* **TO BE DONE**: Copy out the lines below word for word, from the first one through the line that contains "v(14.66, 1.55) *". Leave the picture out of your copy.

==*==

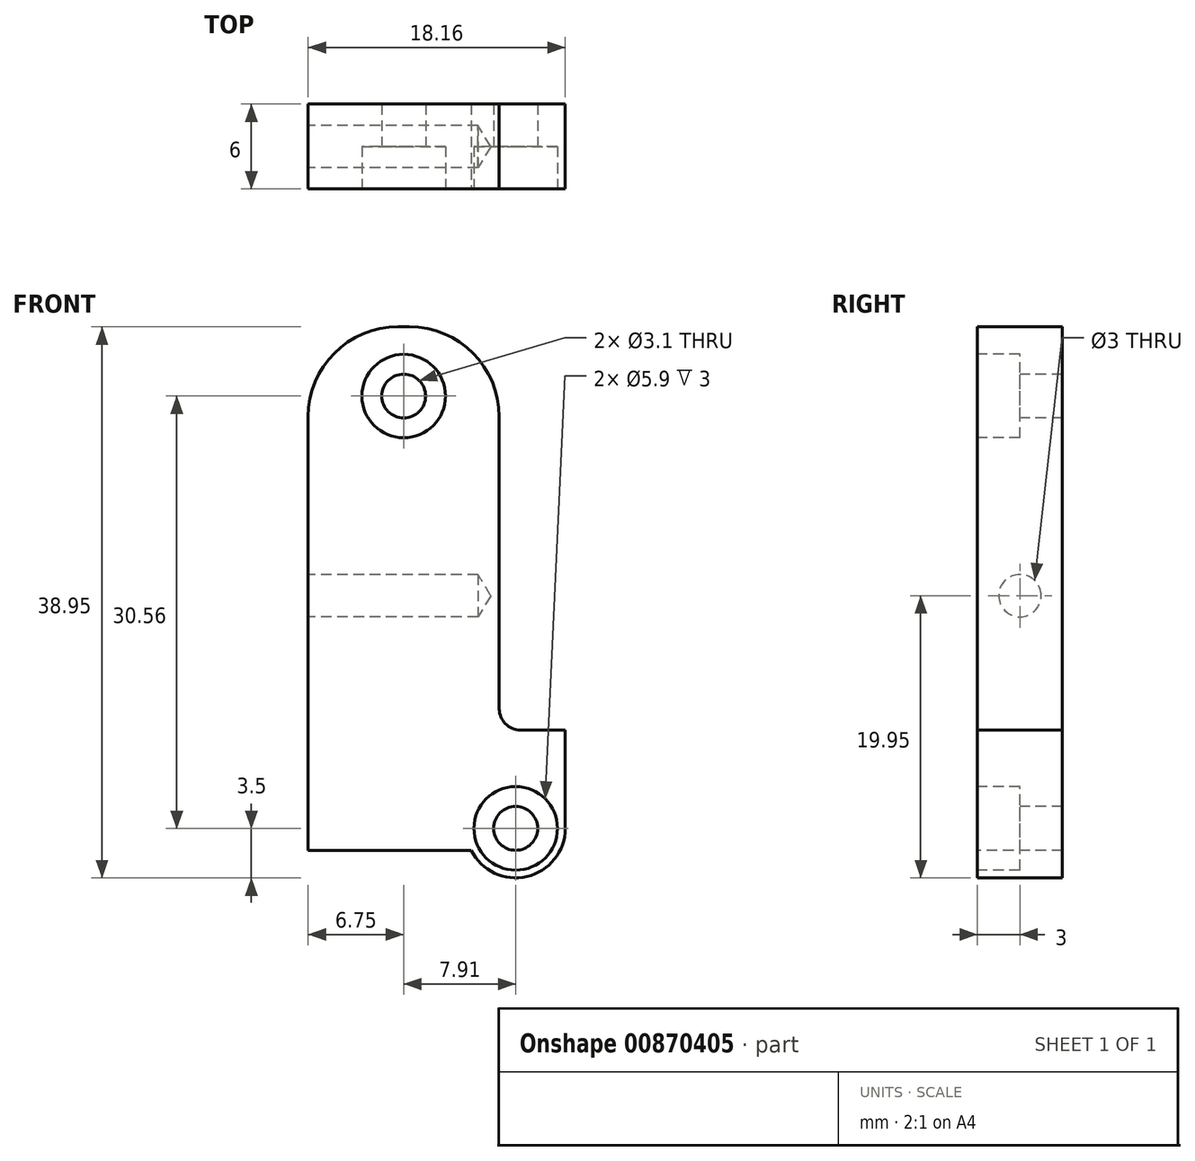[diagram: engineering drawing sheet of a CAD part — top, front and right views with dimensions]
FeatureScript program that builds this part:
annotation { "Feature Type Name" : "Feature", "Feature Type Description" : "" }
export const myFeature = defineFeature(function(context is Context, id is Id, definition is map)
    precondition{}
    {
        {
            var Q0;
            Q0=qCreatedBy(makeId("Front.planeOp"),FACE);
            var sketch = newSketch(context, id + "F0", { "sketchPlane" : qUnion([Q0])});
            skLineSegment(sketch, "E0", {"start": v(17.5, 0) * mm, "end": v(17.5, 0) * mm});
            skLineSegment(sketch, "E1", {"start": v(0, 37) * mm, "end": v(0, 37) * mm});
            skLineSegment(sketch, "E2", {"start": v(0, 30.65) * mm, "end": v(0, 0) * mm});
            skLineSegment(sketch, "E3", {"start": v(6.35, 37) * mm, "end": v(7.15, 37) * mm});
            skLineSegment(sketch, "E4", {"start": v(13.5, 30.65) * mm, "end": v(13.5, 10) * mm});
            skLineSegment(sketch, "E5", {"start": v(13.5, 8.5) * mm, "end": v(13.5, 8.5) * mm});
            skPoint(sketch, "E6.visualSharp", {"position": v(13.5, 8.5) * mm});
            skArc(sketch, "E6.filletArc", {"start": v(13.5, 10) * mm, "mid": v(13.94, 8.94) * mm, "end": v(15, 8.5) * mm});
            skArc(sketch, "E7.filletArc", {"start": v(6.35, 37) * mm, "mid": v(1.86, 35.14) * mm, "end": v(0, 30.65) * mm});
            skArc(sketch, "E8.filletArc", {"start": v(13.5, 30.65) * mm, "mid": v(11.64, 35.14) * mm, "end": v(7.15, 37) * mm});
            skLineSegment(sketch, "E9", {"start": v(6.75, 32.1) * mm, "end": v(6.75, -5.5) * mm, "construction": true});
            skLineSegment(sketch, "E10", {"start": v(-6.61, 1.55) * mm, "end": v(34.63, 1.55) * mm, "construction": true});
            skPoint(sketch, "E11", {"position": v(14.66, 1.55) * mm});
            skArc(sketch, "E12", {"start": v(11.52, 0) * mm, "mid": v(15.46, -1.86) * mm, "end": v(18.16, 1.55) * mm});
            skLineSegment(sketch, "E13", {"start": v(0, 0) * mm, "end": v(11.52, 0) * mm});
            skLineSegment(sketch, "E14", {"start": v(18.16, 1.55) * mm, "end": v(18.16, 8.5) * mm});
            skLineSegment(sketch, "E15", {"start": v(15, 8.5) * mm, "end": v(18.16, 8.5) * mm});
            skPoint(sketch, "E16", {"position": v(6.75, 32.1) * mm});
            skSolve(sketch);
        }
        {
            var Q0;
            Q0 = qSketchRegion(id + "F0", true);
            extrude(context, id + "F1", {"entities" : qUnion([Q0]), "oppositeDirection" : true, "depth" : 6 * mm, "offsetDistance" : 25 * mm});
        }
        {
            var Q0;
            Q0=sQuery(id+"F0.wireOp",VERTEX,"E9.start");
            var Q1;
            Q1=makeQuery(id+"F1.opExtrude","SWEPT_BODY",BODY,{"disambiguationData":[OSD([sQuery(id+"F0.wireOp",EDGE,"E2"),sQuery(id+"F0.wireOp",EDGE,"E3"),sQuery(id+"F0.wireOp",EDGE,"E4"),sQuery(id+"F0.wireOp",EDGE,"E6.filletArc"),sQuery(id+"F0.wireOp",EDGE,"E7.filletArc"),sQuery(id+"F0.wireOp",EDGE,"E8.filletArc"),sQuery(id+"F0.wireOp",EDGE,"E12"),sQuery(id+"F0.wireOp",EDGE,"E13"),sQuery(id+"F0.wireOp",EDGE,"E14"),sQuery(id+"F0.wireOp",EDGE,"E15")])]});
            hole(context, id + "F2", {"style" : HoleStyle.C_BORE, "endStyle" : HoleEndStyle.THROUGH, "holeDiameter" : 3.1 * mm, "cBoreDiameter" : 5.9 * mm, "cBoreDepth" : 3 * mm, "majorDiameter" : 5 * mm, "isTappedThrough" : true, "tappedDepth" : 12 * mm, "tapClearance" : 3, "locations" : qUnion([Q0]), "scope" : qUnion([Q1])});
        }
        {
            var Q0;
            Q0=sQuery(id+"F0.wireOp",VERTEX,"E11");
            var Q1;
            Q1=makeQuery(id+"F1.opExtrude","SWEPT_BODY",BODY,{"disambiguationData":[OSD([sQuery(id+"F0.wireOp",EDGE,"E2"),sQuery(id+"F0.wireOp",EDGE,"E3"),sQuery(id+"F0.wireOp",EDGE,"E4"),sQuery(id+"F0.wireOp",EDGE,"E6.filletArc"),sQuery(id+"F0.wireOp",EDGE,"E7.filletArc"),sQuery(id+"F0.wireOp",EDGE,"E8.filletArc"),sQuery(id+"F0.wireOp",EDGE,"E12"),sQuery(id+"F0.wireOp",EDGE,"E13"),sQuery(id+"F0.wireOp",EDGE,"E14"),sQuery(id+"F0.wireOp",EDGE,"E15")])]});
            hole(context, id + "F3", {"style" : HoleStyle.C_BORE, "endStyle" : HoleEndStyle.THROUGH, "holeDiameter" : 3.1 * mm, "cBoreDiameter" : 5.9 * mm, "cBoreDepth" : 3 * mm, "majorDiameter" : 5 * mm, "isTappedThrough" : true, "tappedDepth" : 12 * mm, "tapClearance" : 3, "locations" : qUnion([Q0]), "scope" : qUnion([Q1])});
        }
        {
            var Q0;
            Q0=makeQuery(id+"F1.opExtrude","SWEPT_FACE",FACE,{"disambiguationData":[OSD([sQuery(id+"F0.wireOp",EDGE,"E2")])]});
            var sketch = newSketch(context, id + "F4", { "sketchPlane" : qUnion([Q0])});
            skLineSegment(sketch, "E17", {"start": v(-6, 0) * mm, "end": v(0, 0) * mm, "construction": true});
            skLineSegment(sketch, "E18.0", {"start": v(-3, 30.65) * mm, "end": v(-3, 0) * mm, "construction": true});
            skPoint(sketch, "E19", {"position": v(-3, 18) * mm});
            skSolve(sketch);
        }
        {
            var Q0;
            Q0=sQuery(id+"F4.wireOp",VERTEX,"E19");
            var Q1;
            Q1=makeQuery(id+"F1.opExtrude","SWEPT_BODY",BODY,{"disambiguationData":[OSD([sQuery(id+"F0.wireOp",EDGE,"E2"),sQuery(id+"F0.wireOp",EDGE,"E3"),sQuery(id+"F0.wireOp",EDGE,"E4"),sQuery(id+"F0.wireOp",EDGE,"E6.filletArc"),sQuery(id+"F0.wireOp",EDGE,"E7.filletArc"),sQuery(id+"F0.wireOp",EDGE,"E8.filletArc"),sQuery(id+"F0.wireOp",EDGE,"E12"),sQuery(id+"F0.wireOp",EDGE,"E13"),sQuery(id+"F0.wireOp",EDGE,"E14"),sQuery(id+"F0.wireOp",EDGE,"E15")])]});
            hole(context, id + "F5", {"style" : HoleStyle.SIMPLE, "endStyle" : HoleEndStyle.BLIND, "holeDiameter" : 3 * mm, "majorDiameter" : 5 * mm, "holeDepth" : 12 * mm, "isTappedThrough" : true, "tappedDepth" : 12 * mm, "tapClearance" : 3, "locations" : qUnion([Q0]), "scope" : qUnion([Q1])});
        }
    });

==*==

* **OUTPUT OF THE TASK**:
[diagram: engineering drawing sheet of a CAD part — top, front and right views with dimensions]
FeatureScript program that builds this part:
annotation { "Feature Type Name" : "Feature", "Feature Type Description" : "" }
export const myFeature = defineFeature(function(context is Context, id is Id, definition is map)
    precondition{}
    {
        {
            var Q0;
            Q0=qCreatedBy(makeId("Front.planeOp"),FACE);
            var sketch = newSketch(context, id + "F0", { "sketchPlane" : qUnion([Q0])});
            skLineSegment(sketch, "E0", {"start": v(17.5, 0) * mm, "end": v(17.5, 0) * mm});
            skLineSegment(sketch, "E1", {"start": v(0, 37) * mm, "end": v(0, 37) * mm});
            skLineSegment(sketch, "E2", {"start": v(0, 30.65) * mm, "end": v(0, 0) * mm});
            skLineSegment(sketch, "E3", {"start": v(6.35, 37) * mm, "end": v(7.15, 37) * mm});
            skLineSegment(sketch, "E4", {"start": v(13.5, 30.65) * mm, "end": v(13.5, 10) * mm});
            skLineSegment(sketch, "E5", {"start": v(13.5, 8.5) * mm, "end": v(13.5, 8.5) * mm});
            skPoint(sketch, "E6.visualSharp", {"position": v(13.5, 8.5) * mm});
            skArc(sketch, "E6.filletArc", {"start": v(13.5, 10) * mm, "mid": v(13.94, 8.94) * mm, "end": v(15, 8.5) * mm});
            skArc(sketch, "E7.filletArc", {"start": v(6.35, 37) * mm, "mid": v(1.86, 35.14) * mm, "end": v(0, 30.65) * mm});
            skArc(sketch, "E8.filletArc", {"start": v(13.5, 30.65) * mm, "mid": v(11.64, 35.14) * mm, "end": v(7.15, 37) * mm});
            skLineSegment(sketch, "E9", {"start": v(6.75, 32.1) * mm, "end": v(6.75, -5.5) * mm, "construction": true});
            skLineSegment(sketch, "E10", {"start": v(-6.61, 1.55) * mm, "end": v(34.63, 1.55) * mm, "construction": true});
            skPoint(sketch, "E11", {"position": v(14.66, 1.55) * mm});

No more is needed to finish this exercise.